La violencia en los estadios no es nueva. Cada temporada la lista de batallas campales crece. En cada ocasión las autoridades repiten promesas: se investigará a fondo lo que ocurrió, se castigará a los culpables, se mejorarán los protocolos. Hasta que llega una nueva tragedia.

Desde hace años la violencia en los estadios se incrementa. Sobre todo a partir de la creación de las llamadas “barras”, grupos de aficionados que crecieron al amparo de los propios clubes para generar más “ambiente” en los partidos. Paulatinamente, la rivalidad deportiva escaló al odio. Las canciones y los gritos con insultos a los rivales se aplaudieron como una buena ocurrencia y ahora la persona que porta la camiseta de un equipo distinto corre el riesgo de ser agredida sólo por eso.

Vivimos en un país crispado. En muchos ámbitos priva la violencia. La física en los casos más extremos, pero también la verbal y la simbólica. Las agresiones no únicamente se toleran, sino que, en algunos casos, incluso se fomentan y se justifican. Privan la furia y el enojo.

Basta asomarse a las redes sociales en donde el ataque a quien piensa distinto es lo común. Ahí se insulta sin pudor. Las hordas de seguidores de uno u otro personaje, o de cualquier causa, linchan sin compasión al diferente. Abundan los calificativos y escasean los argumentos. Los memes más agresivos tienen mucho éxito.
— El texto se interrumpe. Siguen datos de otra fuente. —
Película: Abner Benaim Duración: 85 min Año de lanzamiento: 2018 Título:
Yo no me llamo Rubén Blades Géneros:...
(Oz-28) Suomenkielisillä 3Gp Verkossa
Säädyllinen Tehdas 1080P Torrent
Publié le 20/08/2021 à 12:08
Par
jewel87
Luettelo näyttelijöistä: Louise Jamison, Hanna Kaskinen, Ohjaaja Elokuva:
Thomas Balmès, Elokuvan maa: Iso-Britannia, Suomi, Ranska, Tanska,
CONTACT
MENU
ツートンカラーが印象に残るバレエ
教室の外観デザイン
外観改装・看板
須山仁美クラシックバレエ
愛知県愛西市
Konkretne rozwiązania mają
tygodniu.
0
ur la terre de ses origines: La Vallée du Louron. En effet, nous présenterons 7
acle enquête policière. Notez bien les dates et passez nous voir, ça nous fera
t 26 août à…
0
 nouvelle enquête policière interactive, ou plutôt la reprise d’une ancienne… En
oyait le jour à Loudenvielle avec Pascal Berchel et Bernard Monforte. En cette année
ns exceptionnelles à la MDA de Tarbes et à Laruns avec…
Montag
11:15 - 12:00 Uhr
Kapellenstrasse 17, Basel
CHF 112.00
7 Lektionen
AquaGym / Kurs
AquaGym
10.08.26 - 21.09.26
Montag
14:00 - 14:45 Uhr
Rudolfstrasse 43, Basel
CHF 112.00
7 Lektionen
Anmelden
En la discusión pública se privilegian las diferencias. Se insiste en descalificar a quien opta por una postura política distinta a la propia. En el Congreso es cada vez más común que legisladores profieran sin empacho los más obscenos insultos a sus colegas de otras bancadas.

La violencia se generaliza también en las marchas. Las manifestaciones no violentas son cada vez más escasas. Las agresiones se promueven y se justifican.

Normalizamos la violencia. Los asesinatos, los feminicidios, las desapariciones, los crímenes contra los periodistas, la violencia de género, el acoso en las redes sociales... Nos creamos enemigos y vamos contra ellos.

Apenas en octubre pasado escribí en este espacio: “En su novela La muerte del adversario, el escritor Hans Keilson dice en voz de uno de sus personajes: ‘Hemos llegado al punto en que cada quien tiene su bando y se ve enzarzado en una batalla antes de tener siquiera ocasión de pensar por qué se ha originado la disputa, quién es el contrario, por qué lo es y qué se decide en realidad en el enfrentamiento’”.

Quienes agreden bien harían en preguntarse: quién es el contrario, por qué lo es y qué se decide en el enfrentamiento.

El país está crispado. Podemos contribuir a acentuar el odio, pero también podemos participar en la construcción de una sociedad menos agresiva. Podemos decidir dejar de echar leña al fuego, sin que esto signifique renunciar a nuestra participación social y política. Se trata simplemente de hacerlo pacíficamente, de no ser parte de la espiral de violencia.